Document section »

In 2005, members of FODG agreed to sell and assign the company’s interest in the land to 419 OCR Inc., which was owned by Halloran and Macaluso, in order to gain a tax advantage. Trover claims he relied on the defendants and the advice of an attorney when he agreed to this. Halloran and Macaluso allegedly made an oral promise to pay the Golf Club the price of land to be sold, as well as a sum to be determined. Trover claims this was supposed to be put into writing. However, it was not included in the contract that transferred the land to 419 OCR, and it was never put into writing in other ways.

Halloran and Macaluso then proceeded to develop the land, sell lots and make a profit. Part of the interest in the land was transferred to another business called the O’Fallon Development Group. Trover’s lawsuit claims that FODG never received any money based on that land sale. Count I alleged breach of the oral contract against 419 OCR; Count II alleged breach of contract against the O’Fallon Group, which assumed obligations under the contract because of unity of ownership. Count III was a shareholder derivative action brought by Trover on behalf of FODG, alleging breach of fiduciary duty and corporate waste by Macaluso and Halloran. Count IV was a similar shareholder derivative action, brought by the Golf Club against Halloran only. Count V alleged fraud by Halloran and Macaluso individually, accusing them of making false representations when they said the sale price of the land would be paid back to the Golf Club.

After the lawsuit was filed, the defendants filed a motion to compel arbitration as required by the broadly worded operating agreements behind FODG and the Golf Club. The trial court denied this motion, and the defendants filed the interlocutory appeal that went before the Fifth District.

The appeals court upheld the trial court’s decision on four of the five counts. The transfer of the land from FODG to 419 OCR was within the scope of the operating agreements, the court found, but 419 OCR and O’Fallon were not parties to that agreement. Illinois law does not allow courts to compel arbitration among entities that were not parties to the arbitration agreement, the court wrote. Thus the trial court was correct to deny arbitration as to Counts I and II.

What you need to do »
**a)** Copy out the data listing from its first line down through the line containing "title Basic Python 1 [82, 37, 1571, 193]", keeping both of those lines.
**b)** Write what comes next in the account of the land transfer lawsuit and the arbitration appeal, starting after its last sentence.
This listing has no connection to the account of the land transfer lawsuit.

Data listing »
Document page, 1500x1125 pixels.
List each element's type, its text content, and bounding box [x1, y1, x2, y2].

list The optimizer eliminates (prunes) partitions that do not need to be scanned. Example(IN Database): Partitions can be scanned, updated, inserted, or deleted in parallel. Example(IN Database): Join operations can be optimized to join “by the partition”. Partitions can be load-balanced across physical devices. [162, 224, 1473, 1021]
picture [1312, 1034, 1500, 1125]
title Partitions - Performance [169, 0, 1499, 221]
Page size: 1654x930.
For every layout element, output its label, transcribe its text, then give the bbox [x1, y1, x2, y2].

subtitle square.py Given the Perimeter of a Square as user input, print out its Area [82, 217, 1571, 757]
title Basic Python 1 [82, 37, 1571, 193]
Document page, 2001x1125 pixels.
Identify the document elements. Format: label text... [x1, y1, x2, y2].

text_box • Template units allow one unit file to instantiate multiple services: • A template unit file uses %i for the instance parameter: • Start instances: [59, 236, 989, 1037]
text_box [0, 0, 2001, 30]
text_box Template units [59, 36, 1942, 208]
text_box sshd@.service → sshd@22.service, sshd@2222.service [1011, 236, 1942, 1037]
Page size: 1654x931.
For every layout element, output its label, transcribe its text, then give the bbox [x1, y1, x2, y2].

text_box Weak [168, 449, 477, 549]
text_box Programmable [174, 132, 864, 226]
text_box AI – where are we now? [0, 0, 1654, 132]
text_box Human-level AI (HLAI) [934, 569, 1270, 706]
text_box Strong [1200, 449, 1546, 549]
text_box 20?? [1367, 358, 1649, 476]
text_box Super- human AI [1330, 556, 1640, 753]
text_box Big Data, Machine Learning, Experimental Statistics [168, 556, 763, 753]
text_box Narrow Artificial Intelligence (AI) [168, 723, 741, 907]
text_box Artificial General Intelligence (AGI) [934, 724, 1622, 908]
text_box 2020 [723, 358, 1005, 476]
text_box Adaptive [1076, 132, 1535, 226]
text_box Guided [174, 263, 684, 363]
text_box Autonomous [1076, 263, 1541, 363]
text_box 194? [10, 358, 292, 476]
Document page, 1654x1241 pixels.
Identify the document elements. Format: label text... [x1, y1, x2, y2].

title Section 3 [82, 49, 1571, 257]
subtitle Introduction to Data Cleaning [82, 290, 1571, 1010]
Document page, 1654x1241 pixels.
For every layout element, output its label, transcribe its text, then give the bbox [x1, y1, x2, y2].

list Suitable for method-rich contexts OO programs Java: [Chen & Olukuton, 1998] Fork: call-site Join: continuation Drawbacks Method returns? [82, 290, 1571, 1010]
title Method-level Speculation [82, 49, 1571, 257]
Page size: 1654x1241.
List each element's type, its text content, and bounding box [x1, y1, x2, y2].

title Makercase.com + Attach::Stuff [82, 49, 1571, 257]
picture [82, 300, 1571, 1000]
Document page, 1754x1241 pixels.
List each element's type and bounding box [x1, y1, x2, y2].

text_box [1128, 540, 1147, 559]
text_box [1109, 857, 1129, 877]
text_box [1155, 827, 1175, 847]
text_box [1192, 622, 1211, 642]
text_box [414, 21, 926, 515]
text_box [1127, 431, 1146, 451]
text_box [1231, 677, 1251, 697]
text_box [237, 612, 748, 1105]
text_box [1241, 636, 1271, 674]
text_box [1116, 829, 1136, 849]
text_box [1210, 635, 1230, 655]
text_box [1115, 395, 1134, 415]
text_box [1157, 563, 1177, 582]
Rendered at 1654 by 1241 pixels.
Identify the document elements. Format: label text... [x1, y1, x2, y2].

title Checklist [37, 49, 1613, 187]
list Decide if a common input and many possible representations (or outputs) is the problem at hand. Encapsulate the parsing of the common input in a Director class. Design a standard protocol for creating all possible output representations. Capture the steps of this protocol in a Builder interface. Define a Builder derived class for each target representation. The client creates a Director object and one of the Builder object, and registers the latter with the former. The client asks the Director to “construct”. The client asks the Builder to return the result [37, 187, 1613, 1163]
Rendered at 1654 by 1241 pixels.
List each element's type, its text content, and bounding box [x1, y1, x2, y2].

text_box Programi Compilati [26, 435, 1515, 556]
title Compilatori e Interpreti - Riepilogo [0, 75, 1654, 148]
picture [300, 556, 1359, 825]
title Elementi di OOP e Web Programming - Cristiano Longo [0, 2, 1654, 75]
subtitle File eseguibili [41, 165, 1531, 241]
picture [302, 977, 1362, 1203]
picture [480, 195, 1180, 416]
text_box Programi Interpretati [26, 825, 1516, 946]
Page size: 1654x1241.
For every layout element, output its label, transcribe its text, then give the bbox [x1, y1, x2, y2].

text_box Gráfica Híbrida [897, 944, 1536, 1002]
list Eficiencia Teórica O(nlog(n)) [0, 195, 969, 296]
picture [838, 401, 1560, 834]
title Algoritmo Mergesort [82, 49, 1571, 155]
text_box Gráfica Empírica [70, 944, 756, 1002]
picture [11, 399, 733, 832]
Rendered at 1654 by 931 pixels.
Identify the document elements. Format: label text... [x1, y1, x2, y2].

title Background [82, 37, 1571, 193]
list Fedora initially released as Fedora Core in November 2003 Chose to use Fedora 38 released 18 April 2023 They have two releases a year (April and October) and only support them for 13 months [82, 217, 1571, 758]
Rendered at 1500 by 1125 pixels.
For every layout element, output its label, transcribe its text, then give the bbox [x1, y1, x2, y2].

Outputs by task »
**a)**
Document page, 1500x1125 pixels.
List each element's type, its text content, and bounding box [x1, y1, x2, y2].

list The optimizer eliminates (prunes) partitions that do not need to be scanned. Example(IN Database): Partitions can be scanned, updated, inserted, or deleted in parallel. Example(IN Database): Join operations can be optimized to join “by the partition”. Partitions can be load-balanced across physical devices. [162, 224, 1473, 1021]
picture [1312, 1034, 1500, 1125]
title Partitions - Performance [169, 0, 1499, 221]
Page size: 1654x930.
For every layout element, output its label, transcribe its text, then give the bbox [x1, y1, x2, y2].

subtitle square.py Given the Perimeter of a Square as user input, print out its Area [82, 217, 1571, 757]
title Basic Python 1 [82, 37, 1571, 193]

**b)**
Counts III and IV are shareholder derivative actions, the court wrote, so compelling arbitration would require a finding that an LLC is a party to the agreement that creates itself. This is an issue of first impression in Illinois, the court noted. Relying on language in the Illinois Limited Liability Company Act, the court found that LLCs are not parties to their own agreements, because “A limited liability company is a legal entity distinct from its members.” The operating agreement specifies that it is between the signers, and the signers did not indicate that they were signing on behalf of either LLC in the case. And the agreement specifically states what actions members must take to legally bind the LLC. That shows that members knew how to do so but did not. Thus, the appeals court upheld the trial court on Counts III and IV as well.

The defendants were luckier with Count V, which named Halloran and Macaluso as individuals. Because both Halloran and the plaintiff signed the operating agreement with the arbitration clause, the court wrote, they are bound by it. Macaluso did not sign the original operating agreement, but he did buy 100 shares of each LLC after the fact. That makes him a member under the Illinois LLC Act, the court wrote, and binds him to everything in the agreement. Thus, he has the right to compel arbitration. For all of those reasons, the appeals court reversed the trial court as to Count V but upheld on the other counts, and sent the case back to trial.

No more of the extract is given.